Comendo sua mariola ao lado de um grande cupinzeiro, o Agricultor não resistiu e soltou uma boa e sonora gargalhada; se passasse alguém por ali naquele instante certamente julgaria que ele estava ficando doido.
— Só por hoje dispenso seus enganosos caminhos de salvação e idealismo vazio e falido; mesmo tropegamente, eu já consigo caminhar com minhas próprias botas.
— Acorda Agricultor, Acorda! Não consegue recordar-se daqueles auspiciosos tempos em que você ficava preocupado com a devastação da floresta amazônica, com a destruição do que resta da mata atlântica, com a poluição geral e o aquecimento global, com a questão da camada de ozônio, o avanço do deserto de Gobi lá na China... — o velho ego do Agricultor falava mais que o burro do filme do Shrek e o Grilo Falante do conto do Pinóquio juntos.
— Por que não te calas velho ego?
— Como calar-me diante de uma situação destas? Reflita no que estou falando Agricultor, é para o seu próprio bem. Vejamos... você pode plantar milhares de árvores apenas com um leve toque sobre o mouse do computador ou a tela do seu celular, sem fazer tanto esforço e transpirar tanto. Tenho notado que você muitas vezes gasta horas do seu tempo cultivando mudas que posteriormente serão plantadas em praças, ruas, avenidas e campos degradados, áridos e públicos, tal como este, e tudo isto de forma anônima, que horror — para o velho ego do Agricultor o anonimato era algo simplesmente insuportável.

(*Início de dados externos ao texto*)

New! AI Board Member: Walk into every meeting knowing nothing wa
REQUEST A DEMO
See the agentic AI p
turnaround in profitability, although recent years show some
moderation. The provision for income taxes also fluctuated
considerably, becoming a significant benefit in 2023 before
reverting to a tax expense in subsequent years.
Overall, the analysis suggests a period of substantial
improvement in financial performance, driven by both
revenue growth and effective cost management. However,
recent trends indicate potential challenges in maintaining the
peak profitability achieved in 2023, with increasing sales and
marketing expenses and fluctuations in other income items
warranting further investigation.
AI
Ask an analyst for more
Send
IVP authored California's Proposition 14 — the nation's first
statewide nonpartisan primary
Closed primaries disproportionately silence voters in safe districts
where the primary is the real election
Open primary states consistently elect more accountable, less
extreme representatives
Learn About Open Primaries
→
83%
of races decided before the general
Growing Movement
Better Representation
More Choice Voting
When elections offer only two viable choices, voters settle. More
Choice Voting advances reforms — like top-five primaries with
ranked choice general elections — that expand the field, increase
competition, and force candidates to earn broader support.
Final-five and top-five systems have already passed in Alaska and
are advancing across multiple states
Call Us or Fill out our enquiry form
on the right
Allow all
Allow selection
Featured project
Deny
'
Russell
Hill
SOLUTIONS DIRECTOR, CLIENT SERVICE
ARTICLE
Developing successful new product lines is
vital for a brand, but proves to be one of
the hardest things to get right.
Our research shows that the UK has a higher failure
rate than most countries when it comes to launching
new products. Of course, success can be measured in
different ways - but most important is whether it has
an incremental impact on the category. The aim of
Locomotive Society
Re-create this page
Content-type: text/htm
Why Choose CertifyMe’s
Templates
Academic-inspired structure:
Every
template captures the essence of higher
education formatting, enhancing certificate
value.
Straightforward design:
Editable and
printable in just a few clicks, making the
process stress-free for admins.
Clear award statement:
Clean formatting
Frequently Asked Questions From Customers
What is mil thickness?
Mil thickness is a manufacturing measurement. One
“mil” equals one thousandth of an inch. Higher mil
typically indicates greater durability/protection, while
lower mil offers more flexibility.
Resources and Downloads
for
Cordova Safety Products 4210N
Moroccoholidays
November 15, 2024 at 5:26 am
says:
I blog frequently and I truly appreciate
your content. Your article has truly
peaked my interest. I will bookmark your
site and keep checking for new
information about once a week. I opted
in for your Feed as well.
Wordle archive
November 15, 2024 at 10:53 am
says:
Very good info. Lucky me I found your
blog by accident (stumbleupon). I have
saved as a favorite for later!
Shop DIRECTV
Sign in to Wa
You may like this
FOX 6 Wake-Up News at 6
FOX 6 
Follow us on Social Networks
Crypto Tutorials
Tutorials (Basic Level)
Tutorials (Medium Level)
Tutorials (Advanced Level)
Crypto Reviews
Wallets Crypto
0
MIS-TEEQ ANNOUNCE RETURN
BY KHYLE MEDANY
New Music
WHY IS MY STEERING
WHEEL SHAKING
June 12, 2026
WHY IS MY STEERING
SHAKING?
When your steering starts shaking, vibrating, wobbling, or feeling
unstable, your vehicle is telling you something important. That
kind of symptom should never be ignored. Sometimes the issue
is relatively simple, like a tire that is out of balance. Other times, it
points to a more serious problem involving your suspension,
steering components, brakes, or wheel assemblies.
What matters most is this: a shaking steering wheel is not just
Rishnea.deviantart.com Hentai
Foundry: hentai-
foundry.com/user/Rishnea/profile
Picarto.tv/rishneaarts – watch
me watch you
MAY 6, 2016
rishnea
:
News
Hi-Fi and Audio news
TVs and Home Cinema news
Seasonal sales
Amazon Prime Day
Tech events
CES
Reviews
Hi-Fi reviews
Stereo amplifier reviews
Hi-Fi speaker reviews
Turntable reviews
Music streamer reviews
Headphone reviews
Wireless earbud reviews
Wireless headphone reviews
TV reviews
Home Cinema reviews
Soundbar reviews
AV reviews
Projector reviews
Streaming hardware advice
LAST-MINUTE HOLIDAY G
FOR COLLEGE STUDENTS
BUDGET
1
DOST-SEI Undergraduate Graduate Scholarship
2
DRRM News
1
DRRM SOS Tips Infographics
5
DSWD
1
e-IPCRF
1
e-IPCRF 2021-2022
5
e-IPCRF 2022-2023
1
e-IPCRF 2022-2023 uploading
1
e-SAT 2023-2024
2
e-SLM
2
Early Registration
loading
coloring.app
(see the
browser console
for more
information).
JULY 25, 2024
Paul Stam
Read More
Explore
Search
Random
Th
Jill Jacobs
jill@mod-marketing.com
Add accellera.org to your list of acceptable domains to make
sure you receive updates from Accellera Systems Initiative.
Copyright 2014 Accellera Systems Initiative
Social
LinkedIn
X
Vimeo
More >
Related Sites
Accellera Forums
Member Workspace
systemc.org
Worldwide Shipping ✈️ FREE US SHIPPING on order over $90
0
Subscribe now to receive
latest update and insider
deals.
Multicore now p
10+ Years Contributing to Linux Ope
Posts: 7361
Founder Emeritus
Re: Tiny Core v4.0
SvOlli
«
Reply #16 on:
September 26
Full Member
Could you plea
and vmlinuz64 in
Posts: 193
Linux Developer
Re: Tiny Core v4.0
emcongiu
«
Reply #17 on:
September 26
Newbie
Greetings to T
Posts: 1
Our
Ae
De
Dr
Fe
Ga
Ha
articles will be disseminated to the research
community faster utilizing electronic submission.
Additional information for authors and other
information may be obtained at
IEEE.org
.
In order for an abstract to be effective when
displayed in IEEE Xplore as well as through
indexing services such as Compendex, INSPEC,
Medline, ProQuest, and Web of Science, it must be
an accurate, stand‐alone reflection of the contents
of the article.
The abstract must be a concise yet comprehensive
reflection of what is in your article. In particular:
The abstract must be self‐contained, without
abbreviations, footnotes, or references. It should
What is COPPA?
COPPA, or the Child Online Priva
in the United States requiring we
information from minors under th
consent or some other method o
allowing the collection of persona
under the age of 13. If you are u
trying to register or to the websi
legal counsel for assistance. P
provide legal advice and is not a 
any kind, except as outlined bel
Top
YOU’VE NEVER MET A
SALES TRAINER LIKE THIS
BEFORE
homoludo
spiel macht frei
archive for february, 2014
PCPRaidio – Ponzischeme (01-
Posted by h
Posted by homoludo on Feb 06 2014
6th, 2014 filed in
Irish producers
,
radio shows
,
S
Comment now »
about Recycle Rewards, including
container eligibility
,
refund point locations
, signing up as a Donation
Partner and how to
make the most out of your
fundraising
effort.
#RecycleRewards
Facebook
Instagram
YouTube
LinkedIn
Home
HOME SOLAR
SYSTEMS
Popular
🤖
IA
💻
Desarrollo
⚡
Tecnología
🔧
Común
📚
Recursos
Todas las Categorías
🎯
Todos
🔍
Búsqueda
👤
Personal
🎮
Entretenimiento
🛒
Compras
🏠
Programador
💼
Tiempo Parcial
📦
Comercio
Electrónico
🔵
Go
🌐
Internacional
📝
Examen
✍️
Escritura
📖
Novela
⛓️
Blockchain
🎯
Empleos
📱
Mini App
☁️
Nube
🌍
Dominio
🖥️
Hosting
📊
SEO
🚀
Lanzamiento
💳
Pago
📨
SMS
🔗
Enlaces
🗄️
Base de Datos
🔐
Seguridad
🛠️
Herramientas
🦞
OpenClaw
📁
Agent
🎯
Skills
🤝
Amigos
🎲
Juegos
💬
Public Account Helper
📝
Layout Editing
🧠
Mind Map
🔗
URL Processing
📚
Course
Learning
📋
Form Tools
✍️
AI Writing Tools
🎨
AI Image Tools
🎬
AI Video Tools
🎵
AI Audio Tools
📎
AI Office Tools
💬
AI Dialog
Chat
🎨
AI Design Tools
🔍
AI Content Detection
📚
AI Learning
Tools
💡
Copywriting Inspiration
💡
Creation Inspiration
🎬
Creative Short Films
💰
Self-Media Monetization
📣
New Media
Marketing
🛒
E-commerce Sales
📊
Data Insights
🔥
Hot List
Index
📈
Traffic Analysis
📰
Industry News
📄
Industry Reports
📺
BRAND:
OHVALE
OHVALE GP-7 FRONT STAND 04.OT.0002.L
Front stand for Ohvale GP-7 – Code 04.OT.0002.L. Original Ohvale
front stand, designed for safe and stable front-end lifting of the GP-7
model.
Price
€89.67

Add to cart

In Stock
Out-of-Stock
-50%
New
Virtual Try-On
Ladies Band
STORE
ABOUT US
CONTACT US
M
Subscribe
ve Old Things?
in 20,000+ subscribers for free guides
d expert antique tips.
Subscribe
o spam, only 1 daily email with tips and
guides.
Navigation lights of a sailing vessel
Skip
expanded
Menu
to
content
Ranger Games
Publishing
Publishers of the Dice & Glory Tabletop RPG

O Agricultor estava quase terminando de comer sua mariola, bebeu mais um gole de sua água isenta de cloro, pegando em seguida no surrado cabo de sua enxada a fim de retornar ao seu trabalho — ainda havia muito capim para carpir.
— Velho ego, estou precisando de ajuda com este capim colonião e com aquele capim braquiária ali adiante, cujas raízes são tão resistentes quanto fios de arame; quanto mais eu corto mais ele cresce. Posso contar com você para a empreitada?
— Francamente Agricultor, francamente... Não tenho nenhuma vocação para mãos calejadas, picadas de insetos, velhas botas, chapéu de caipira, cheiro de estrume de gado, capim inculto e roupas sujas de terra — respondeu cheio de 'nove horas' o seu velho ego, dando meia volta e retirando-se para a sombra acolhedora das árvores próximas; os raios do sol começavam a incomodá-lo.
— Quem plantou aquelas belas árvores lá adiante? — perguntou ainda o velho ego para o Agricultor Urbano.
— Foram plantadas por mim.
— Através do seu dedo e de um suave toque sobre o mouse, creio eu. — retrucou o velho ego com ironia.
— Não velho ego, você está redondamente enganado! Através de minhas calejadas mãos e de minha velha enxada.
— Mas quando isto de fato ocorreu, se eu nem mesmo percebi?
— Ocorreu desde que eu deixei a sua deletéria companhia na vã tentativa de salvar a floresta amazônica, a mata atlântica, o avanço do deserto de Gobi... — retrucou o Agricultor já carpindo o velho e bom braquiária que seria utilizado como adubo para as plantas.
Seu velho ego começava a afastar-se, quando ouviu o Agricultor gritando para ele...
—Velho ego, você não gostaria de experimentar um pedaço da minha mariola? Está simplesmente divina, uma coisa verdadeiramente celestial.
— Vá para o inferno Agricultor — respondeu o seu velho ego de semblante fechado.
O Agricultor não se sentiu insultado ou vexado com o impropério de seu velho ego, que na verdade não passava de uma criança imatura e carente que precisava ouvir uns desaforos mansos de vez em quando.
— Não precisa ficar de mal humor meu amigo, talvez você não goste mesmo de mariola. Mas que tal um gole desta água pura da minha garrafa, está uma delícia.
Aquilo foi a gota d'água; o Agricultor ainda ouviu as últimas palavras de seu velho ego antes de desaparecer completamente sob a sombra das árvores frondosas...
— Que coisa mais inglória, inodora, insípida e incolor, prefiro a glória do mundo, a notoriedade e o tilintar suave das taças de vinho nas grandes festividades humanas.
Comendo seu último pedacinho da mariola, o Agricultor não resistiu e soltou a segunda boa e sonora gargalhada; se passasse alguém por ali naquele instante certamente julgaria que ele estava realmente doido.